IEEE Trans Pattern Anal Mach Intell. 2016 Jan;38(1):14-29. doi: 10.1109/TPAMI.2015.2430335.
An important aspect of human perception is anticipation, which we use extensively in our day-to-day activities when interacting with other humans as well as with our surroundings. Anticipating which activities will a human do next (and how) can enable an assistive robot to plan ahead for reactive responses. Furthermore, anticipation can even improve the detection accuracy of past activities. The challenge, however, is two-fold: We need to capture the rich context for modeling the activities and object affordances, and we need to anticipate the distribution over a large space of future human activities. In this work, we represent each possible future using an anticipatory temporal conditional random field (ATCRF) that models the rich spatial-temporal relations through object affordances. We then consider each ATCRF as a particle and represent the distribution over the potential futures using a set of particles. In extensive evaluation on CAD-120 human activity RGB-D dataset, we first show that anticipation improves the state-of-the-art detection results. We then show that for new subjects (not seen in the training set), we obtain an activity anticipation accuracy (defined as whether one of top three predictions actually happened) of 84.1, 74.4 and 62.2 percent for an anticipation time of 1, 3 and 10 seconds respectively. Finally, we also show a robot using our algorithm for performing a few reactive responses.

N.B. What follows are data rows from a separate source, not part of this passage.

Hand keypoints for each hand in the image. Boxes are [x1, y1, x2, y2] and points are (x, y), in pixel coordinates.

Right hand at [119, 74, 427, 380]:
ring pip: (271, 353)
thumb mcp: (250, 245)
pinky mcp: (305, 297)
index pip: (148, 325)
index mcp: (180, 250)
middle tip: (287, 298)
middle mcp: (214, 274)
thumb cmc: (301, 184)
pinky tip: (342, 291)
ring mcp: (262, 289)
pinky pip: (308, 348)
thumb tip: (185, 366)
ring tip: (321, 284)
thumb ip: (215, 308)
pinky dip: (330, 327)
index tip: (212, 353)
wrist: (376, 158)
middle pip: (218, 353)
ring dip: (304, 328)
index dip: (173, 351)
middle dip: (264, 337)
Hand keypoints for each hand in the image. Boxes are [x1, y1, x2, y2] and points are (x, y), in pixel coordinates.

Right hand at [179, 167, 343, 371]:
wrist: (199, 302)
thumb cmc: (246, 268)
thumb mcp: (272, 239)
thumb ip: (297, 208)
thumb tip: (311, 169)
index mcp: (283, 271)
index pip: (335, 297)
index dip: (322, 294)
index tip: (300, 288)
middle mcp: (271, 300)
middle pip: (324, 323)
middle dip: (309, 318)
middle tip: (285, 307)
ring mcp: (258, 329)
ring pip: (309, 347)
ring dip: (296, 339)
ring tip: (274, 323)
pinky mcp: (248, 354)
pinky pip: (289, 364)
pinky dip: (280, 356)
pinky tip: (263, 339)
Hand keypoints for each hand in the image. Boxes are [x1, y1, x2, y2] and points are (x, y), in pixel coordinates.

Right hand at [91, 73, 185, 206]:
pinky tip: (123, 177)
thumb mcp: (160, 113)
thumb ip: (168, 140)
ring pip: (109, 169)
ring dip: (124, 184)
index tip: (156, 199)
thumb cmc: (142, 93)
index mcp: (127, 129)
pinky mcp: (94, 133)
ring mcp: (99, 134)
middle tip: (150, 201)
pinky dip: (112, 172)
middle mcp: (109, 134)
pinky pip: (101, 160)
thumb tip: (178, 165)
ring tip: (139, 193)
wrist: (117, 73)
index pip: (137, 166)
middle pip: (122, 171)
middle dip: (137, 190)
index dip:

人类感知的一个重要方面是预测,我们在与他人以及周围环境互动时会广泛地运用这种能力。预测人类接下来会进行哪些(以及如何进行)活动,可以使辅助机器人提前计划做出反应。此外,预测甚至可以提高对过去活动的检测准确性。然而,这面临着两个挑战:我们需要捕捉丰富的上下文来建模活动和对象的可及性,我们需要预测未来人类活动在大空间中的分布。在这项工作中,我们使用预期的时间条件随机场(ATCRF)来表示每个可能的未来,该模型通过对象可及性来建模丰富的时空关系。然后,我们将每个 ATCRF 视为一个粒子,并使用一组粒子来表示潜在未来的分布。在对 CAD-120 人类活动 RGB-D 数据集进行的广泛评估中,我们首先表明,预测可以提高现有检测结果的性能。然后,我们展示了对于新的对象(未在训练集中看到),我们可以在 1、3 和 10 秒的预测时间内分别获得 84.1%、74.4%和 62.2%的活动预测准确率(定义为三个预测中是否有一个实际发生)。最后,我们还展示了机器人使用我们的算法执行一些反应性响应的情况。